*Task goal*
Your answer must be a single number: how many lines in the records below contain the word "Status".

*Working data*
* * * *
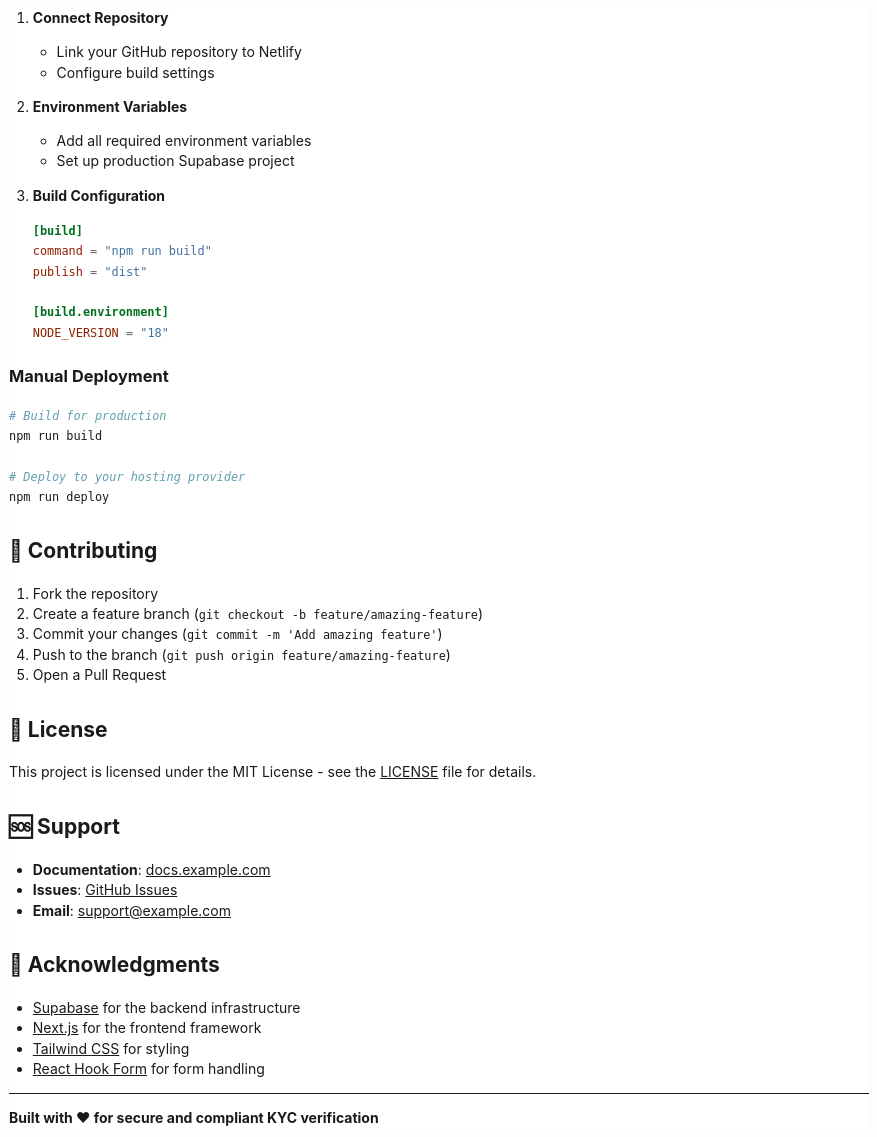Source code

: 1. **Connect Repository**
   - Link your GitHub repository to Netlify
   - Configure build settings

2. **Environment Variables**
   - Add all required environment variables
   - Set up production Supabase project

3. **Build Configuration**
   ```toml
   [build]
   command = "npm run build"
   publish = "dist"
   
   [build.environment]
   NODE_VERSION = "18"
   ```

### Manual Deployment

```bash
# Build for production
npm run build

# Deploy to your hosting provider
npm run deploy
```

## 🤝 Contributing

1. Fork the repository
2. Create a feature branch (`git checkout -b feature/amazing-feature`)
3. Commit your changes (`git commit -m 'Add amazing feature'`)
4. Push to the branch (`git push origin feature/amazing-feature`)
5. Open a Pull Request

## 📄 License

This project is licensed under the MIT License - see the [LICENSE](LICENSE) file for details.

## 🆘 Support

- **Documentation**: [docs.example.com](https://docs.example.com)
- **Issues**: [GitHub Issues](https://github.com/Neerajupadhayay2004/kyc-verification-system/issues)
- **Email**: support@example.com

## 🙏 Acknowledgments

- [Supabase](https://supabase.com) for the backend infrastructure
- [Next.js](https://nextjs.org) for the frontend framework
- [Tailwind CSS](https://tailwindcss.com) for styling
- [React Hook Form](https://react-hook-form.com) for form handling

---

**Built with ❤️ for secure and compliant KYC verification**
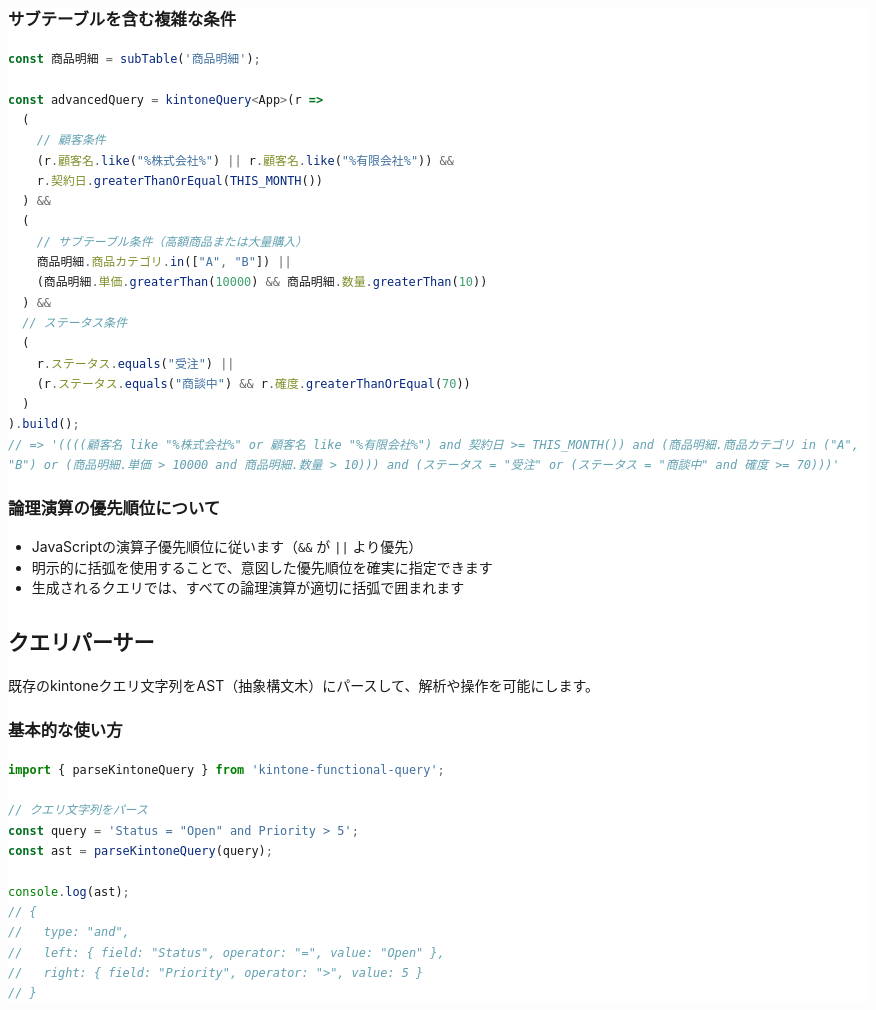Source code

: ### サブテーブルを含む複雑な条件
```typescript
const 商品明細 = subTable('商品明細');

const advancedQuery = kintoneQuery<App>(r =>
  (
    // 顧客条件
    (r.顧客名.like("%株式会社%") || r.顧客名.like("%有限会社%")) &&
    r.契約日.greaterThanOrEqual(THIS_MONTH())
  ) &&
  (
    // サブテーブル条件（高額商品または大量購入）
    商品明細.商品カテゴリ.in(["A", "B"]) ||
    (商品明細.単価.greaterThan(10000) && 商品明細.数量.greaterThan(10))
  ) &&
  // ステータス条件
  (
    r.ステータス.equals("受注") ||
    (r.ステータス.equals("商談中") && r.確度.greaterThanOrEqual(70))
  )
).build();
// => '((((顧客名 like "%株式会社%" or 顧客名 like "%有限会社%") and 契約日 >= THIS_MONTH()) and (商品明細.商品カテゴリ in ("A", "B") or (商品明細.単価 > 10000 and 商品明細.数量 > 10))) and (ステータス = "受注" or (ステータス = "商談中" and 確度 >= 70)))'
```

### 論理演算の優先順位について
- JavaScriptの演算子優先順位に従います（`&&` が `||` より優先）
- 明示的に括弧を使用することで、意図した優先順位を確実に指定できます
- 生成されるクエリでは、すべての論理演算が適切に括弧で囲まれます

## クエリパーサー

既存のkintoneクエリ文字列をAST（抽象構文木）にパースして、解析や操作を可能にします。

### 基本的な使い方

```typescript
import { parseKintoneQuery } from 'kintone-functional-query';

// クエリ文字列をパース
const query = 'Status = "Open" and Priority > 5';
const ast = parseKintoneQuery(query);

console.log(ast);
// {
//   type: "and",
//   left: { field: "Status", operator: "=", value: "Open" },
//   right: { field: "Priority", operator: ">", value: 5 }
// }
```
* * * *
*Solution to the exercise*
2